**WHAT IS BEING ASKED**
Please reproduce the passage of the text on AI-driven payment fraud from "Ramesh Menon" up to and including "lifecycle is required.", word for word.

-- Start SOURCE EXTRACT --

Ramesh Menon
- AI-driven fraud is rapidly coming to the forefront as organisations within the payments industry contend with several new threats to identity verification.
- The introduction of deepfakes, synthetic identities, and other AI-enabled tactics are being used to bypass traditional fraud protections.
- To effectively manage identity and payments risk, a comprehensive, real-time approach addressing the customer lifecycle is required.
AI-powered tools are swiftly finding their way into nearly every business process, promising increased productivity, processing power, and the ability to automate a growing number of repetitive tasks. However, AI-driven fraud is rapidly coming to the forefront as organisations within the payments industry contend with several new threats to identity verification.
Merchants, payment processors, and financial institutions must become aware of these new threats and take appropriate measures to protect their customers and employees. Otherwise, they risk significant losses, reputational damage, and regulatory penalties. Below are two of the latest threats that have emerged since the introduction of widely available AI tools.

-- End SOURCE EXTRACT --
-- Start DATASET RECORDS --

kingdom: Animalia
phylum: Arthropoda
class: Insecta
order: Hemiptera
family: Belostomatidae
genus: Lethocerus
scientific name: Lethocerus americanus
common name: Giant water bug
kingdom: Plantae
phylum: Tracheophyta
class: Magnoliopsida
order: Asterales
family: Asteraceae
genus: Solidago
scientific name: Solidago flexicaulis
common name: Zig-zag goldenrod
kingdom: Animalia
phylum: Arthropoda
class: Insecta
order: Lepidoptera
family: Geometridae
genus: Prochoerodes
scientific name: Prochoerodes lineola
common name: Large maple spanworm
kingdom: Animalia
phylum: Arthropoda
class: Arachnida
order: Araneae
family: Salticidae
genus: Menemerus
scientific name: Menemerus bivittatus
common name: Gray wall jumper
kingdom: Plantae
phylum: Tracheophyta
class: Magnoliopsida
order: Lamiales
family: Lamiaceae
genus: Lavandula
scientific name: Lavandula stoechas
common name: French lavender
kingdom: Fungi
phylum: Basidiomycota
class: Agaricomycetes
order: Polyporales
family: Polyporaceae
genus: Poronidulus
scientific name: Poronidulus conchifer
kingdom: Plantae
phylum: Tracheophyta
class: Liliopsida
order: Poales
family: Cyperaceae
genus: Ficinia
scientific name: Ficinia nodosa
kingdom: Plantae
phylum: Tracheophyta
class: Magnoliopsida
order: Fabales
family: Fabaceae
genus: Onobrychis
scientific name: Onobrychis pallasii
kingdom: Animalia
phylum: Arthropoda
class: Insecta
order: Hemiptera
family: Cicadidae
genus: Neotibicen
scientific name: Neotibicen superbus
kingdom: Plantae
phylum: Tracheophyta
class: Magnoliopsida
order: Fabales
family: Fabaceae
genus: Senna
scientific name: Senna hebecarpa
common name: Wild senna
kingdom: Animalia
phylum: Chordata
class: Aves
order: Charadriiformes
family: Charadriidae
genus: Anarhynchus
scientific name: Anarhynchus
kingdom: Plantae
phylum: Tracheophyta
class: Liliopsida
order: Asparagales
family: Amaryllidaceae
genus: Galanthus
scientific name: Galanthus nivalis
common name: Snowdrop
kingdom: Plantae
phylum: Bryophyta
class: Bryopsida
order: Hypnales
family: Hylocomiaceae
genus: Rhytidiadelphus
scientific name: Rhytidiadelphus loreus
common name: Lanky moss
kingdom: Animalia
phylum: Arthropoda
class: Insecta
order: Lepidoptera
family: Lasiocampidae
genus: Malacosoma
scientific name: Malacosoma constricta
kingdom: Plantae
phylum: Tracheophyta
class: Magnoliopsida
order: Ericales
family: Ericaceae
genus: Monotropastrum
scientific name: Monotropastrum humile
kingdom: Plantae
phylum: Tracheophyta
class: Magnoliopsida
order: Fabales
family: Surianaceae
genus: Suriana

-- End DATASET RECORDS --

**TASK RESULT**
Ramesh Menon
- AI-driven fraud is rapidly coming to the forefront as organisations within the payments industry contend with several new threats to identity verification.
- The introduction of deepfakes, synthetic identities, and other AI-enabled tactics are being used to bypass traditional fraud protections.
- To effectively manage identity and payments risk, a comprehensive, real-time approach addressing the customer lifecycle is required.